Alex Massie Alex Massie

Darth Vader 1 Goldman Sachs 0

Much twittering today about the New York Times op-ed in which a Goldman Sachs executive announces his resignation. Iain Martin, for instance, suggests it is “a devastating knee in the nuts” for the world’s leading infamous financial institution. Perhaps so, though I rather suspect most people who think about these things are already pretty sceptical about Goldman Sachs and other insitutions of that ilk. Still, Greg Smith’s article is unintentionally amusing. To wit:

It might sound surprising to a skeptical public, but culture was always a vital part of Goldman Sachs’s success. It revolved around teamwork, integrity, a spirit of humility, and always doing right by our clients. The culture was the secret sauce that made this place great and allowed us to earn our clients’ trust for 143 years. It wasn’t just about making money; this alone will not sustain a firm for so long. It had something to do with pride and belief in the organization. I am sad to say that I look around today and see virtually no trace of the culture that made me love working for this firm for many years. I no longer have the pride, or the belief.
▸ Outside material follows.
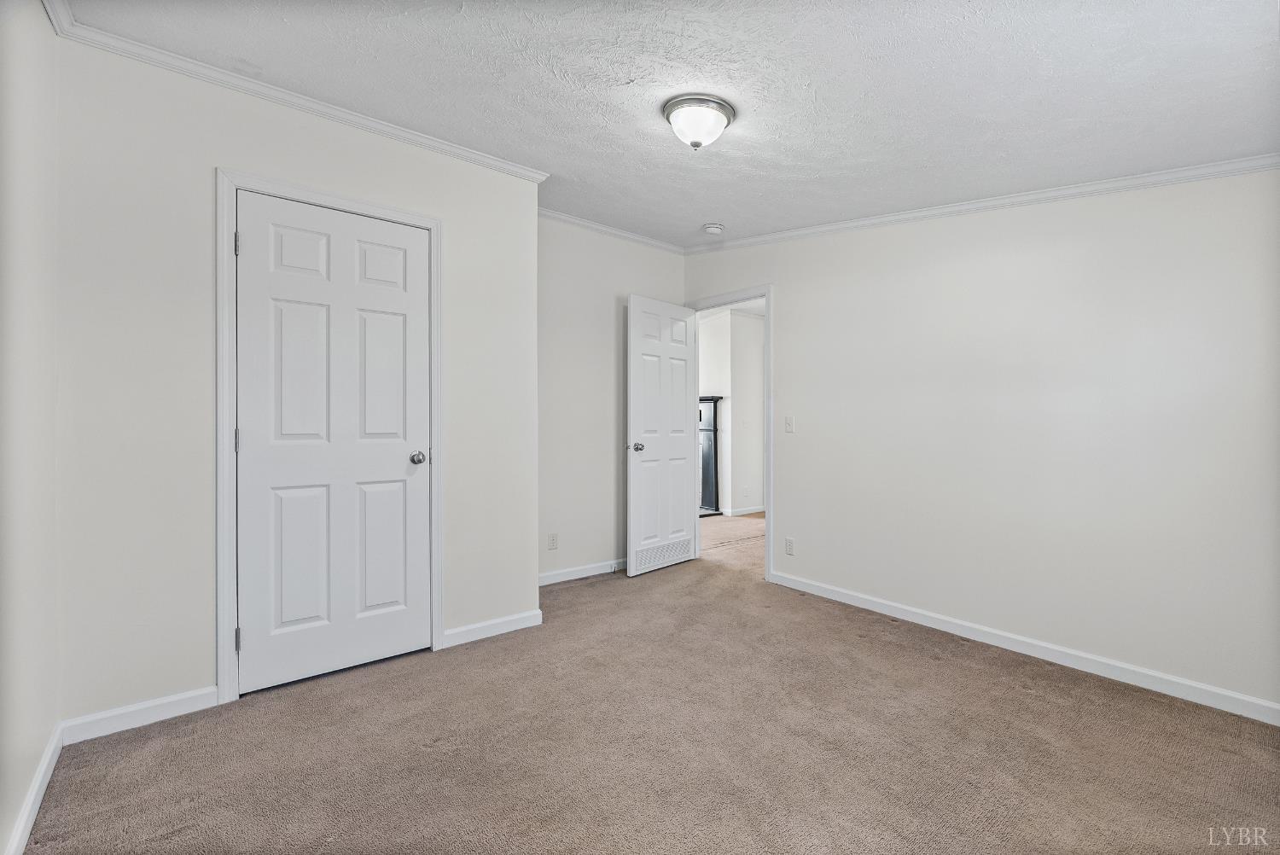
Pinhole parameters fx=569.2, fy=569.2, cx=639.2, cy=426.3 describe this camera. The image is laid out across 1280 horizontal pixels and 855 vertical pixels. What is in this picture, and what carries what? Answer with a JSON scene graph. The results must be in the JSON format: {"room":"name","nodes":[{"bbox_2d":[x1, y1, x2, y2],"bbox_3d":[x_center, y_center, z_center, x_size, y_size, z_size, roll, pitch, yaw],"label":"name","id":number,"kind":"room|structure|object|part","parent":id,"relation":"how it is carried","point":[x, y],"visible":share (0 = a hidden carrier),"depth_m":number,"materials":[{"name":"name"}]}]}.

Oh come off it! A spirit of humility? Really? I don’t spend much time with Goldman Sachs employees but I doubt those I do know would say that the firm ever suffered from an excess of humility in the past. On the contrary, a decade ago, when Mr Smith joined the firm, Goldman people considered themselves the biggest swinging dicks on Wall Street. To the best of my knowledge Goldman, like other investment banks, was quite keen on making money then too. I don’t believe it is only recently that Goldmanites have taken to referring to their clients as “muppets”. And it has certainly been the case, I believe, that the easiest way to be fired from Goldman (or any of its rivals) was to bring in less money than the guy on the next desk. Investment banking wasn’t a pretty business when Mr Smith joined the firm in 2000 and it ain’t a pretty business now.

The boys at the Daily Mash have it about right:

The Empire is one of the galaxy’s largest and most important oppressive regimes and it is too integral to galactic murder to continue to act this way. The firm has veered so far from the place I joined right out of Yoda College that I can no longer in good conscience point menacingly and say that I identify with what it stands for.
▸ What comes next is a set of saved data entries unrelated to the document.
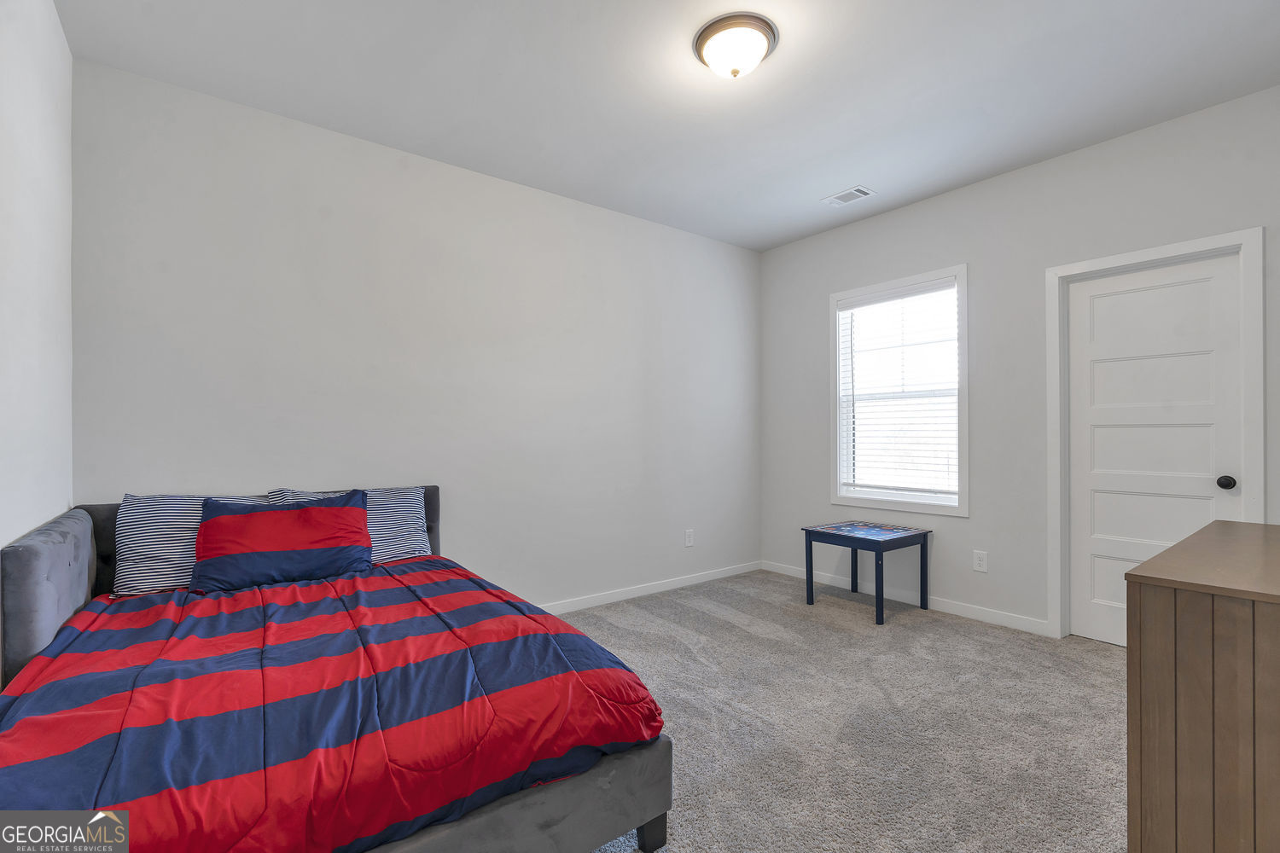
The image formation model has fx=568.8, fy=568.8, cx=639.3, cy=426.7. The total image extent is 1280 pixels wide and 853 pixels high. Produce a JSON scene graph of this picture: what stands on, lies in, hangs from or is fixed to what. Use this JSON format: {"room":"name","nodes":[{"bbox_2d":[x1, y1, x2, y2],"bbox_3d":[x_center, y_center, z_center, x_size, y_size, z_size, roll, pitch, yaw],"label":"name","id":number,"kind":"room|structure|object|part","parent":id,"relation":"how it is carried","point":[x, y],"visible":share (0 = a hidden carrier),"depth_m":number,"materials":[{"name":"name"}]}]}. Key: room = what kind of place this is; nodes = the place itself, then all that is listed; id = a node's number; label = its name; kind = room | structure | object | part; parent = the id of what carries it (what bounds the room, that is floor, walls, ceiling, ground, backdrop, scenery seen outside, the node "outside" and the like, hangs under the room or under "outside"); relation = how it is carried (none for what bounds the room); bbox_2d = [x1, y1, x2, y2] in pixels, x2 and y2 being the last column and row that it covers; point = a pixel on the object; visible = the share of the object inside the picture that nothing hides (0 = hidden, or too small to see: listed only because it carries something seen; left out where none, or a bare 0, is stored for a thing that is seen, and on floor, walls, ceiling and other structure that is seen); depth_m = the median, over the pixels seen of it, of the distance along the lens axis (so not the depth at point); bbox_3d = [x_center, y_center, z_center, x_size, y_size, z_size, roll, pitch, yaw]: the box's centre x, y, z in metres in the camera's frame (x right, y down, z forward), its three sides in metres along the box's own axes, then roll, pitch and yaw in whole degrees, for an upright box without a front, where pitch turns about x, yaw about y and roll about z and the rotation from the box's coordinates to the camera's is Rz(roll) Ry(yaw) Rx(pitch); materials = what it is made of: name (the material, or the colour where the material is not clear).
{"room":"bedroom","nodes":[
{"label":"bedroom","id":0,"kind":"room"},
{"bbox_2d":[0,0,75,563],"bbox_3d":[-1.257,-0.157,0.812,0.147,2.795,3.793,0,0,-38],"label":"left wall","id":1,"kind":"structure","parent":0,"point":[54,15],"depth_m":1.82,"materials":[{"name":"white paint"}]},
{"bbox_2d":[70,58,760,607],"bbox_3d":[-0.685,-0.145,3.693,4.422,2.778,0.142,0,0,-38],"label":"back wall","id":2,"kind":"structure","parent":0,"point":[520,190],"depth_m":3.15,"materials":[{"name":"white paint"}]},
{"bbox_2d":[538,559,762,614],"bbox_3d":[-0.670,1.181,3.603,4.329,0.083,0.014,0,0,-38],"label":"baseboard","id":3,"kind":"structure","parent":2,"relation":"attached to","point":[679,585],"depth_m":4.13,"materials":[{"name":"white paint"}]},
{"bbox_2d":[684,529,694,546],"bbox_3d":[0.387,0.862,4.400,0.080,0.128,0.008,0,0,-38],"label":"wall socket","id":4,"kind":"object","parent":2,"relation":"attached to","point":[689,538],"visible":0.99,"depth_m":4.40,"materials":[{"name":"white plastic"}]},
{"bbox_2d":[55,0,1279,251],"bbox_3d":[0.490,-1.587,2.181,4.375,0.109,4.052,0,0,-38],"label":"ceiling","id":5,"kind":"structure","parent":0,"point":[850,170],"depth_m":2.53,"materials":[{"name":"white paint"}]},
{"bbox_2d":[692,11,778,79],"bbox_3d":[0.383,-1.483,2.293,0.334,0.142,0.334,0,0,-38],"label":"ceiling light","id":6,"kind":"object","parent":5,"relation":"attached to","point":[735,73],"visible":0.99,"depth_m":2.22,"materials":[{"name":"white glass"}]},
{"bbox_2d":[821,185,873,206],"bbox_3d":[1.372,-1.524,3.771,0.183,0.012,0.292,0,0,-38],"label":"ceiling vent","id":7,"kind":"object","parent":5,"relation":"attached to","point":[855,192],"visible":0.99,"depth_m":3.75,"materials":[{"name":"white metal"}]},
{"bbox_2d":[546,570,1128,852],"bbox_3d":[0.425,1.257,1.994,4.880,0.101,4.215,0,0,-38],"label":"carpet floor","id":8,"kind":"structure","parent":0,"point":[1108,665],"depth_m":2.31,"materials":[{"name":"grey carpet"}]},
{"bbox_2d":[0,483,674,852],"bbox_3d":[-1.063,0.757,1.976,1.493,0.922,2.070,0,0,-38],"label":"bed","id":9,"kind":"object","parent":8,"relation":"on","point":[654,829],"visible":0.69,"depth_m":1.48,"materials":[{"name":"fabric"}]},
{"bbox_3d":[-1.958,0.652,1.904,0.168,0.714,0.986,0,0,-38],"label":"headboard","id":10,"kind":"part","parent":9,"relation":"part of","materials":[{"name":"grey fabric"}]},
{"bbox_2d":[109,493,266,594],"bbox_3d":[-1.862,0.482,2.488,0.665,0.390,0.272,0,0,-38],"label":"striped pillow","id":11,"kind":"object","parent":9,"relation":"on","point":[136,548],"visible":0.55,"depth_m":2.32,"materials":[{"name":"fabric"}]},
{"bbox_2d":[0,558,664,852],"bbox_3d":[-0.987,0.827,1.839,1.527,0.424,1.706,0,0,-38],"label":"comforter","id":12,"kind":"object","parent":9,"relation":"on","point":[28,720],"visible":0.87,"depth_m":1.42,"materials":[{"name":"red fabric"}]},
{"bbox_2d":[191,491,374,593],"bbox_3d":[-1.534,0.490,2.479,0.661,0.364,0.275,0,0,-38],"label":"red pillow","id":13,"kind":"object","parent":12,"relation":"on","point":[319,509],"visible":0.99,"depth_m":2.39,"materials":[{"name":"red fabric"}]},
{"bbox_2d":[268,486,432,563],"bbox_3d":[-1.403,0.501,2.787,0.683,0.382,0.284,0,0,-38],"label":"striped pillow","id":14,"kind":"object","parent":9,"relation":"on","point":[416,491],"visible":0.49,"depth_m":2.82,"materials":[{"name":"fabric"}]},
{"bbox_2d":[801,520,931,625],"bbox_3d":[1.520,0.951,3.850,0.589,0.529,0.603,0,0,-38],"label":"side table","id":15,"kind":"object","parent":8,"relation":"on","point":[810,541],"visible":0.99,"depth_m":3.76,"materials":[{"name":"blue wood"}]},
{"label":"leg","id":16,"kind":"part","parent":15,"relation":"part of","materials":[{"name":"wood"}]},
{"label":"leg","id":17,"kind":"part","parent":15,"relation":"part of","materials":[{"name":"blue wood"}]},
{"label":"leg","id":18,"kind":"part","parent":15,"relation":"part of","materials":[{"name":"wood"}]},
{"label":"leg","id":19,"kind":"part","parent":15,"relation":"part of","materials":[{"name":"blue wood"}]},
{"bbox_2d":[1124,519,1279,852],"bbox_3d":[1.756,0.763,1.456,1.294,0.874,0.556,0,0,-38],"label":"dresser","id":20,"kind":"object","parent":8,"relation":"on","point":[1213,752],"visible":1,"depth_m":1.23,"materials":[{"name":"brown wood"}]},
{"bbox_2d":[757,84,1279,640],"bbox_3d":[2.261,-0.161,3.522,0.146,2.743,3.834,0,0,-38],"label":"right wall","id":21,"kind":"structure","parent":0,"point":[807,305],"depth_m":3.48,"materials":[{"name":"grey paint"}]},
{"bbox_2d":[828,263,968,516],"bbox_3d":[1.823,-0.226,4.035,0.154,1.616,1.017,0,0,-38],"label":"window","id":22,"kind":"structure","parent":21,"relation":"in","point":[903,282],"depth_m":3.99,"materials":[{"name":"white"}]},
{"bbox_2d":[836,278,956,503],"bbox_3d":[1.803,-0.242,4.019,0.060,1.440,0.869,0,0,-38],"label":"window blind","id":23,"kind":"object","parent":22,"relation":"attached to","point":[910,297],"visible":0.93,"depth_m":3.98,"materials":[{"name":"white plastic"}]},
{"bbox_2d":[762,558,1049,634],"bbox_3d":[1.723,1.173,4.062,0.014,0.085,2.236,0,0,-38],"label":"baseboard","id":24,"kind":"structure","parent":21,"relation":"attached to","point":[790,573],"depth_m":3.77,"materials":[{"name":"white paint"}]},
{"bbox_2d":[972,549,988,572],"bbox_3d":[2.126,0.839,3.550,0.008,0.125,0.079,0,0,-38],"label":"wall socket","id":25,"kind":"object","parent":21,"relation":"attached to","point":[983,563],"visible":0.97,"depth_m":3.55,"materials":[{"name":"white plastic"}]},
{"bbox_2d":[1045,227,1264,644],"bbox_3d":[2.665,0.139,2.990,0.159,2.120,0.853,0,0,-38],"label":"door frame","id":26,"kind":"structure","parent":21,"relation":"attached to","point":[1173,247],"depth_m":3.02,"materials":[{"name":"white paint"}]},
{"bbox_2d":[1065,251,1244,648],"bbox_3d":[2.653,0.181,2.988,0.108,2.036,0.713,0,0,-38],"label":"door","id":27,"kind":"structure","parent":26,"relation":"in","point":[1206,518],"depth_m":3.02,"materials":[{"name":"white paint"}]},
{"bbox_3d":[2.858,0.275,2.786,0.065,0.061,0.065,0,0,-38],"label":"doorknob","id":28,"kind":"part","parent":27,"relation":"part of","materials":[{"name":"black metal"}]}
]}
[…] How did we get here? The Empire changed the way it thought about leadership. Leadership used to be about ideas, setting an example and killing your former mentor with a light sabre. Today, if you make enough money you will be promoted into a position of influence, even if you have a disturbing lack of faith.

What are three quick ways to become a leader? a) Execute on the firm’s ‘axes’, which is Empire-speak for persuading your clients to invest in ‘prime-quality’ residential building plots on Alderaan that don’t exist and have not existed since we blew it up. b) ‘Hunt Elephants’. In English: get your clients – some of whom are sophisticated, and some of whom aren’t – to tempt their friends to Cloud City and then betray them. c) Hand over rebel smugglers to an incredibly fat gangster

[…]  The Empire today has become too much about shortcuts and not enough about remote strangulation. It just doesn’t feel right to me anymore.

I hope this can be a wake-up call. Make killing people in terrifying and unstoppable ways the focal point of your business again. Without it you will not exist. Weed out the morally bankrupt people, no matter how much non-existant Alderaan real estate they sell. And get the culture right again, so people want to make millions of voices cry out in terror before being suddenly silenced.

Preach it, Mr Rafferty. The force is with you. 

UPDATE: Felix Salmon has more. With the bonus that he actually knows something about investment banking.